Tumour models mimicking in vivo three-dimensional (3D) microenvironments are of increasing interest in drug discovery because of the limitations inherent to current models. For example, preclinical assays that rely on monolayer or spheroid cell cultures cannot easily predict 3D cancer behaviours because they have no vasculature. Furthermore, there are major differences in cancer behaviour between human and animal experiments. Here, we show the construction of 3D blood/lymph-vascularized human stromal tissues that can be combined with cancer cells to mimic dynamic metastasis for real-time throughput screening of secreted proteinases. We validated this tool using three human carcinoma cell types that are known to invade blood/lymph vessels and promote angiogenesis. These cell types exhibited characteristic haematogenous/lymphogenous metastasis and tumour angiogenesis properties. Importantly, these carcinoma cells selectively secreted different matrix metalloproteinases depending on their metastasis stage and target vasculature, suggesting the possibility of developing drugs that can target each secreted proteinase. We conclude that the 3D tissue tool will be a powerful throughput system for predicting cancer cell responses and time-dependent secretion of molecules in preclinical assays.

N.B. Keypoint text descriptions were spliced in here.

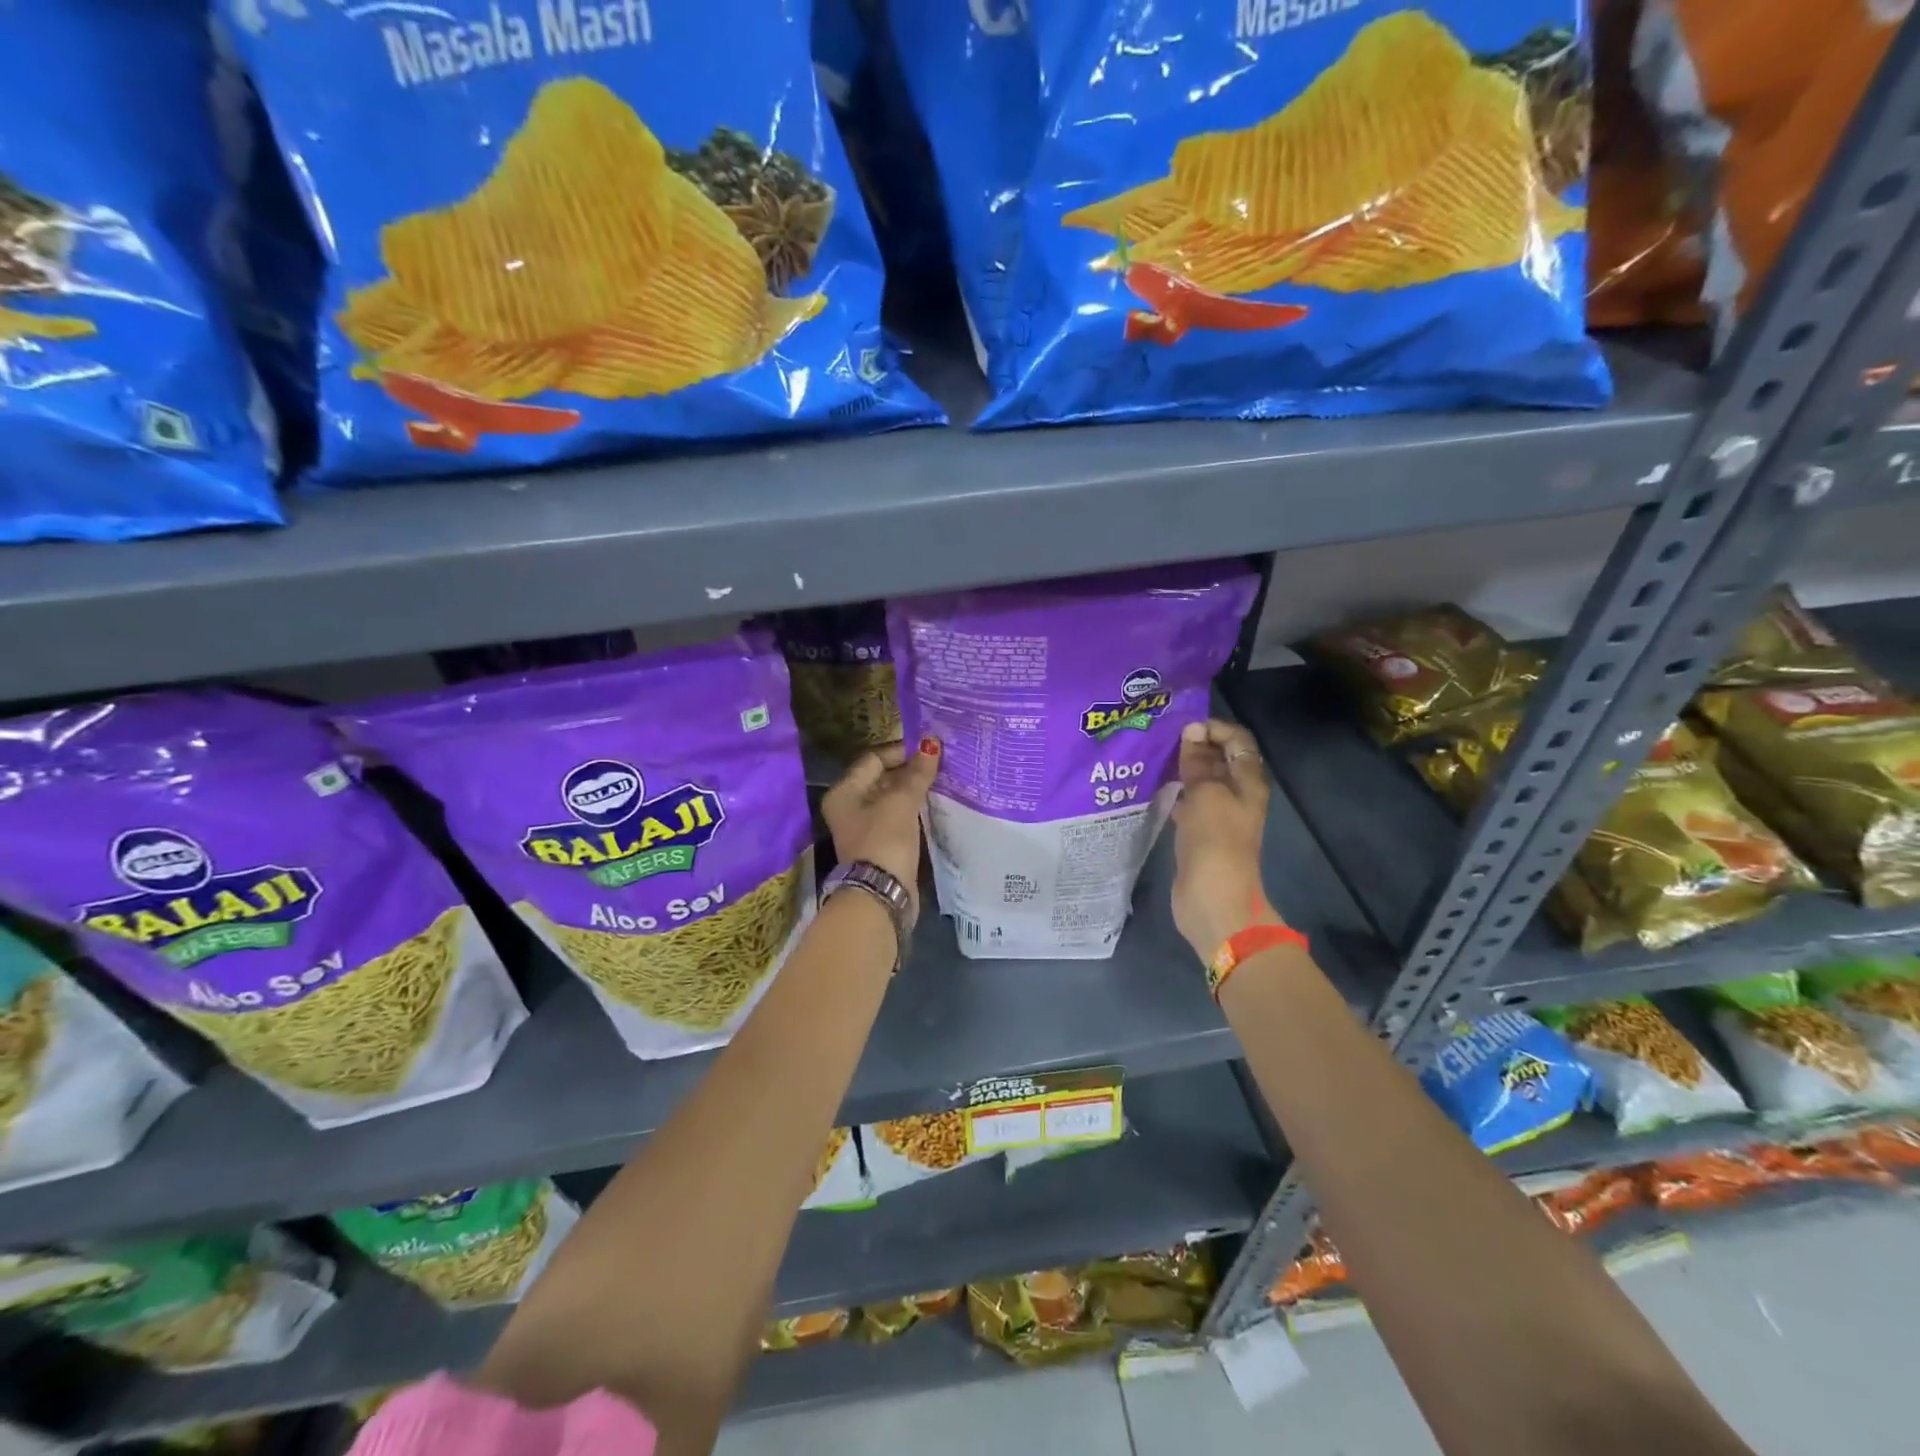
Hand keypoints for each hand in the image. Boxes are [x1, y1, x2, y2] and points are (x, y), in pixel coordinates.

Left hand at [823, 737, 940, 910]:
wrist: (882, 895)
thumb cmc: (884, 840)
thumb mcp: (901, 802)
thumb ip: (917, 773)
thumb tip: (931, 744)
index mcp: (844, 792)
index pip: (873, 759)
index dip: (901, 751)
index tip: (930, 748)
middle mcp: (850, 807)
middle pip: (882, 778)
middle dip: (910, 769)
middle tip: (940, 761)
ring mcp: (866, 827)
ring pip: (893, 798)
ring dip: (914, 789)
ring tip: (943, 779)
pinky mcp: (882, 844)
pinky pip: (899, 816)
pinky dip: (915, 808)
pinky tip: (936, 802)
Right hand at [1171, 719, 1278, 962]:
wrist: (1214, 900)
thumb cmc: (1215, 842)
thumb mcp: (1206, 795)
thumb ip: (1198, 762)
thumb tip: (1192, 730)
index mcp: (1249, 782)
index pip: (1238, 740)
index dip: (1214, 728)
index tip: (1182, 728)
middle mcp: (1237, 795)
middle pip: (1220, 759)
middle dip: (1194, 746)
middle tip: (1161, 739)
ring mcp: (1219, 816)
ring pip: (1202, 782)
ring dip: (1182, 769)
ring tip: (1153, 758)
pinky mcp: (1200, 834)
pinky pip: (1189, 804)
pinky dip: (1175, 793)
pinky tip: (1153, 789)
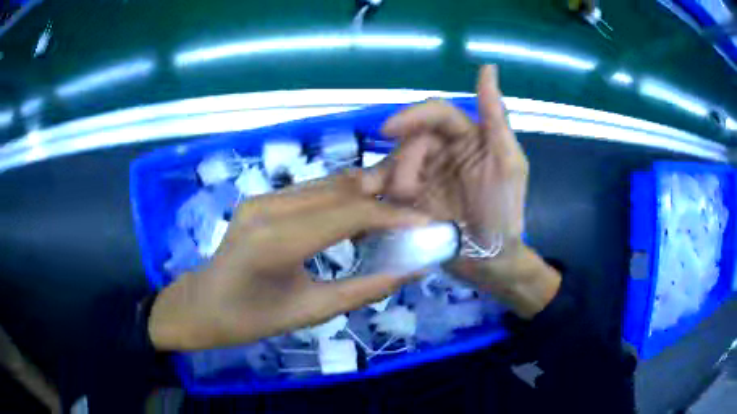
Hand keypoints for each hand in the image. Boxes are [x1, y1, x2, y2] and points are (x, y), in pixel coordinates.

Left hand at [149, 171, 428, 349]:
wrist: (202, 304)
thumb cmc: (249, 319)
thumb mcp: (309, 312)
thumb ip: (363, 290)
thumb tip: (410, 270)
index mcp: (275, 242)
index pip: (348, 215)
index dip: (392, 216)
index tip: (425, 223)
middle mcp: (268, 207)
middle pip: (340, 189)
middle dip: (384, 197)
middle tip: (415, 214)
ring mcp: (262, 197)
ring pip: (328, 183)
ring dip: (365, 194)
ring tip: (394, 215)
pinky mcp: (262, 198)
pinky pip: (312, 190)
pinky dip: (343, 199)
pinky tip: (358, 217)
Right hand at [377, 65, 558, 317]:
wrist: (489, 262)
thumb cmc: (504, 212)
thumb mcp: (508, 163)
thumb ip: (496, 117)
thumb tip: (487, 68)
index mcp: (468, 137)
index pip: (436, 114)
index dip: (411, 115)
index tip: (387, 130)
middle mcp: (443, 151)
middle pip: (409, 141)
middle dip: (403, 162)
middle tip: (406, 192)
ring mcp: (425, 175)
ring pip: (393, 163)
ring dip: (386, 178)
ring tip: (386, 200)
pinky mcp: (411, 198)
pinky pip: (388, 188)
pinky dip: (376, 190)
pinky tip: (367, 198)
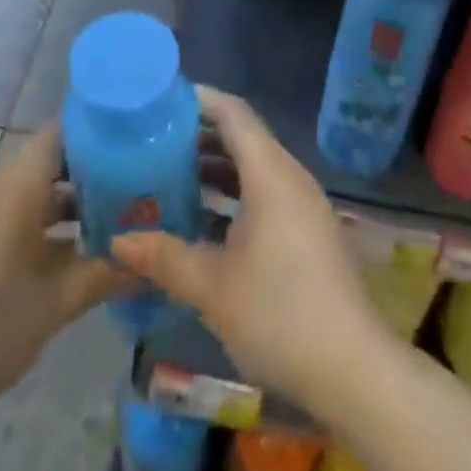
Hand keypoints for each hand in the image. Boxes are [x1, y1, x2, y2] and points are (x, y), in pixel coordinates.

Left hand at [0, 125, 124, 420]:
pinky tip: (67, 257)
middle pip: (51, 161)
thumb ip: (105, 274)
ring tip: (112, 224)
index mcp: (17, 183)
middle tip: (137, 188)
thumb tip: (148, 261)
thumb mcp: (54, 304)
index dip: (101, 131)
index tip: (137, 142)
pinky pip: (12, 213)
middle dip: (93, 174)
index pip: (64, 131)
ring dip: (69, 205)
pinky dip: (42, 224)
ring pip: (33, 191)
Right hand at [110, 86, 384, 408]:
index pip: (232, 113)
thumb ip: (164, 257)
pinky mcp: (307, 232)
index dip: (199, 101)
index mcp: (269, 172)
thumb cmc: (279, 313)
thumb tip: (118, 241)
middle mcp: (289, 176)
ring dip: (215, 169)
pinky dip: (233, 196)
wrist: (353, 369)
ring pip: (253, 168)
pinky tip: (204, 221)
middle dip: (199, 136)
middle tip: (155, 142)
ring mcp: (302, 204)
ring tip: (169, 177)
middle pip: (242, 137)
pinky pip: (264, 193)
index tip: (162, 101)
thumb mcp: (213, 286)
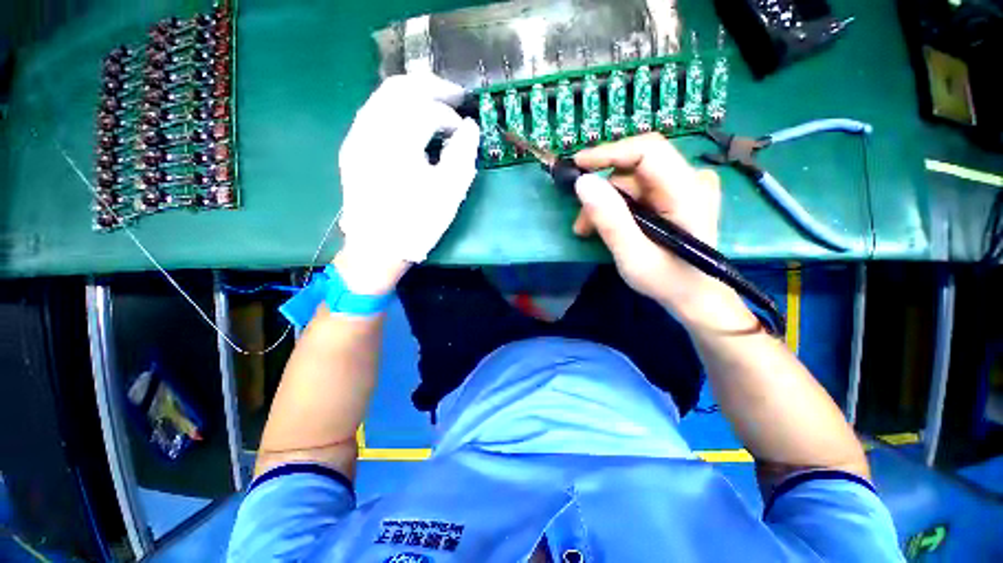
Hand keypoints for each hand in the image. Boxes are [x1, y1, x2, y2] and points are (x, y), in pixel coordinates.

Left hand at [336, 74, 480, 289]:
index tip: (464, 131)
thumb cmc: (417, 223)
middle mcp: (369, 130)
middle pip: (398, 88)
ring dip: (412, 96)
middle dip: (430, 87)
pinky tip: (411, 123)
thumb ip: (463, 155)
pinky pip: (374, 114)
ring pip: (382, 98)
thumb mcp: (449, 193)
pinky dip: (396, 110)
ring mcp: (356, 138)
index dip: (450, 116)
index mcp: (396, 142)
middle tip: (454, 96)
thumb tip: (469, 128)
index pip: (425, 110)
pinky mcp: (352, 149)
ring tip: (436, 105)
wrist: (377, 249)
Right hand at [572, 134, 737, 321]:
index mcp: (688, 192)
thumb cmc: (668, 281)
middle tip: (581, 223)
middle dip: (602, 193)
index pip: (648, 151)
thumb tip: (583, 183)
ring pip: (631, 181)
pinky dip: (616, 207)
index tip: (577, 166)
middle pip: (634, 169)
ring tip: (588, 231)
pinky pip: (638, 190)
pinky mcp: (675, 196)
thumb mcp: (633, 256)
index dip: (609, 152)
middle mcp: (690, 180)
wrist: (695, 296)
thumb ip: (610, 219)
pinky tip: (606, 226)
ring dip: (605, 204)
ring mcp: (684, 187)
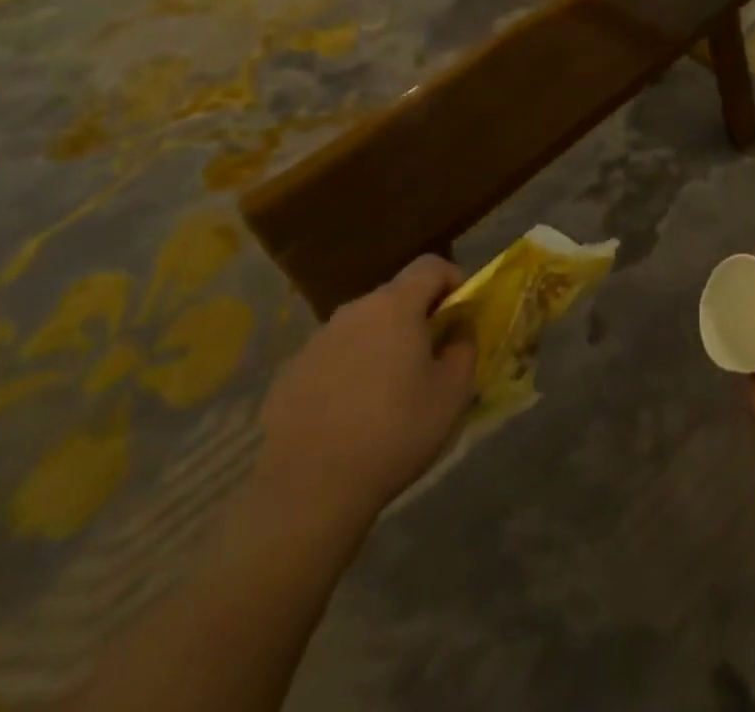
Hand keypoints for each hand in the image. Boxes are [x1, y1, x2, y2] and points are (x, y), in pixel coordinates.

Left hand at [254, 257, 476, 531]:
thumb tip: (460, 328)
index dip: (452, 280)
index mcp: (394, 306)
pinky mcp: (290, 374)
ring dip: (381, 344)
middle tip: (429, 359)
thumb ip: (465, 347)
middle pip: (394, 296)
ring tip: (388, 392)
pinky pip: (332, 358)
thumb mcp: (453, 394)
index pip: (430, 265)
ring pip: (361, 327)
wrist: (310, 490)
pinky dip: (348, 372)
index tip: (460, 314)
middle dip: (416, 317)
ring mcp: (316, 341)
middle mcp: (353, 311)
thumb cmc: (395, 433)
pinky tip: (350, 415)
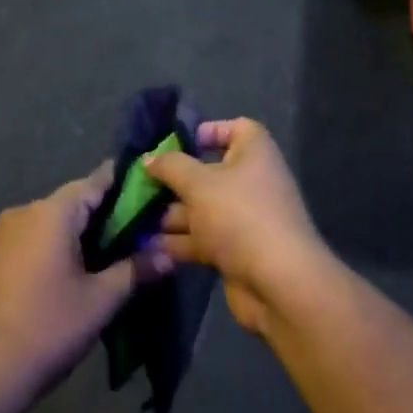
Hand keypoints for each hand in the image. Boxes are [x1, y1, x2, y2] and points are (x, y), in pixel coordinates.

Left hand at [0, 164, 169, 399]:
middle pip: (71, 202)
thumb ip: (134, 270)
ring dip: (76, 233)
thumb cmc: (49, 327)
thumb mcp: (101, 300)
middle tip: (135, 233)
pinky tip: (70, 273)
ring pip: (50, 222)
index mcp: (51, 213)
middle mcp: (23, 212)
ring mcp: (1, 234)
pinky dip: (53, 247)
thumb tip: (168, 255)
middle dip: (102, 215)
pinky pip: (30, 239)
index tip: (147, 189)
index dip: (122, 184)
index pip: (94, 183)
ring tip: (107, 256)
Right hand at [143, 119, 330, 335]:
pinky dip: (179, 241)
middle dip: (174, 180)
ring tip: (135, 218)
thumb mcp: (198, 183)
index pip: (236, 128)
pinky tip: (149, 246)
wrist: (278, 284)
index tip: (176, 143)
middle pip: (208, 172)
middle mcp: (252, 181)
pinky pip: (203, 238)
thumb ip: (170, 166)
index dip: (208, 130)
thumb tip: (149, 158)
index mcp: (254, 154)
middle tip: (140, 185)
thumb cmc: (240, 216)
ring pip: (202, 209)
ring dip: (171, 214)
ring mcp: (245, 219)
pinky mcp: (236, 251)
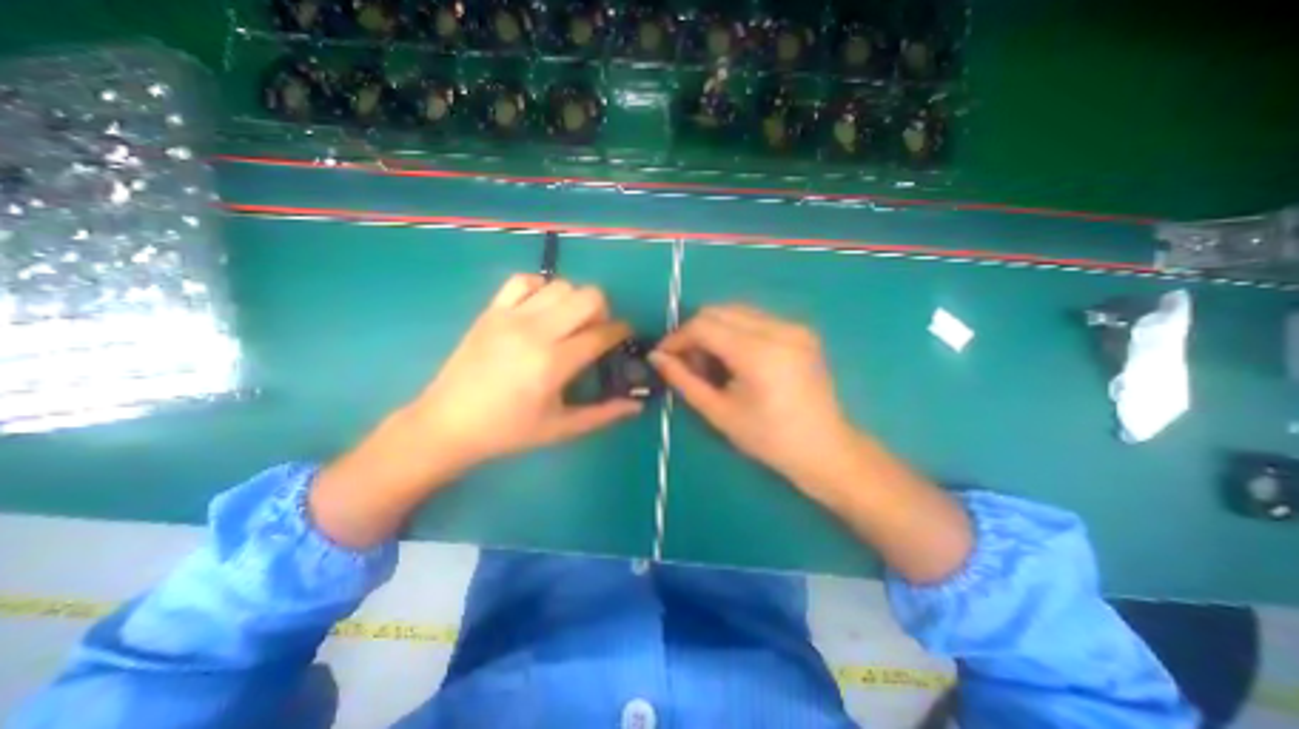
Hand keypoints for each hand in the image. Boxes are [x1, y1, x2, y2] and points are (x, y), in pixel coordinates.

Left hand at [314, 273, 636, 546]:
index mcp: (554, 363)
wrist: (447, 423)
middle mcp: (535, 331)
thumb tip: (637, 406)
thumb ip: (603, 414)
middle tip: (595, 331)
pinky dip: (541, 288)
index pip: (602, 333)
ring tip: (568, 322)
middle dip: (602, 311)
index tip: (624, 335)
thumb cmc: (508, 431)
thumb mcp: (561, 428)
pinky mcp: (491, 310)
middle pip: (588, 296)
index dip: (621, 331)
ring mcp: (510, 316)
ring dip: (574, 300)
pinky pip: (524, 280)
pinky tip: (540, 309)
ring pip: (561, 285)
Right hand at [656, 301, 860, 490]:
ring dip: (714, 331)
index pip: (704, 325)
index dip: (677, 337)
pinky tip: (735, 359)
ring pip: (736, 311)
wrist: (826, 449)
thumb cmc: (769, 440)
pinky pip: (755, 319)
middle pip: (719, 311)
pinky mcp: (801, 330)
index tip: (663, 356)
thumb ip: (684, 380)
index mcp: (759, 353)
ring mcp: (794, 326)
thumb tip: (656, 357)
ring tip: (711, 364)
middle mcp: (779, 329)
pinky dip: (735, 332)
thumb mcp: (719, 413)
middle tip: (688, 363)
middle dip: (694, 332)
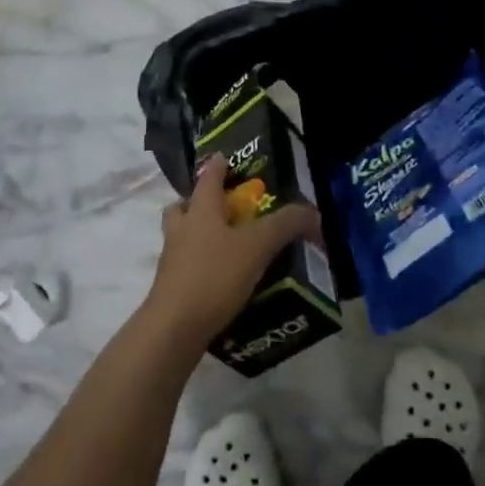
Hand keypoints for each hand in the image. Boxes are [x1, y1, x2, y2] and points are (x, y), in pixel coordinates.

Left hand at [144, 155, 320, 349]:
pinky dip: (203, 264)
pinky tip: (225, 278)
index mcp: (200, 209)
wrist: (175, 327)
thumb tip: (312, 212)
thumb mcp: (258, 246)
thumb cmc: (215, 275)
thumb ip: (285, 225)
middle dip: (201, 203)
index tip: (226, 158)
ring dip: (200, 234)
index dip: (219, 166)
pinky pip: (187, 264)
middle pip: (185, 205)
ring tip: (230, 245)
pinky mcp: (172, 286)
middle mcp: (181, 228)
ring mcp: (172, 258)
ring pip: (183, 235)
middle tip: (226, 209)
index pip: (208, 177)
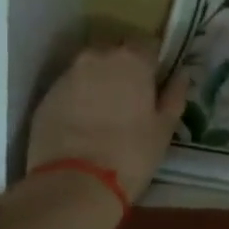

模拟体内的肿瘤模型由于当前模型固有的局限性，三维（3D）微环境在药物开发中的兴趣日益浓厚。例如，依赖于单层或球状细胞培养物的临床前测定无法轻松预测3D癌症行为，因为它们没有脉管系统。此外，人与动物实验之间在癌症行为方面也存在重大差异。在这里，我们展示了3D血液/淋巴管形成的人类基质组织的构建，该组织可以与癌细胞结合以模拟动态转移，以实时检测分泌的蛋白酶。我们使用三种人类癌细胞类型验证了此工具，这些癌细胞类型可侵犯血液/淋巴管并促进血管生成。这些细胞类型表现出特征性的血源性/淋巴源性转移和肿瘤血管生成特性。重要的是，这些癌细胞根据其转移阶段和靶标脉管系统选择性分泌不同的基质金属蛋白酶，提示开发针对每种分泌的蛋白酶的药物的可能性。我们得出的结论是，3D组织工具将是一个功能强大的吞吐量系统，用于在临床前测定中预测癌细胞反应和分子的时间依赖性分泌。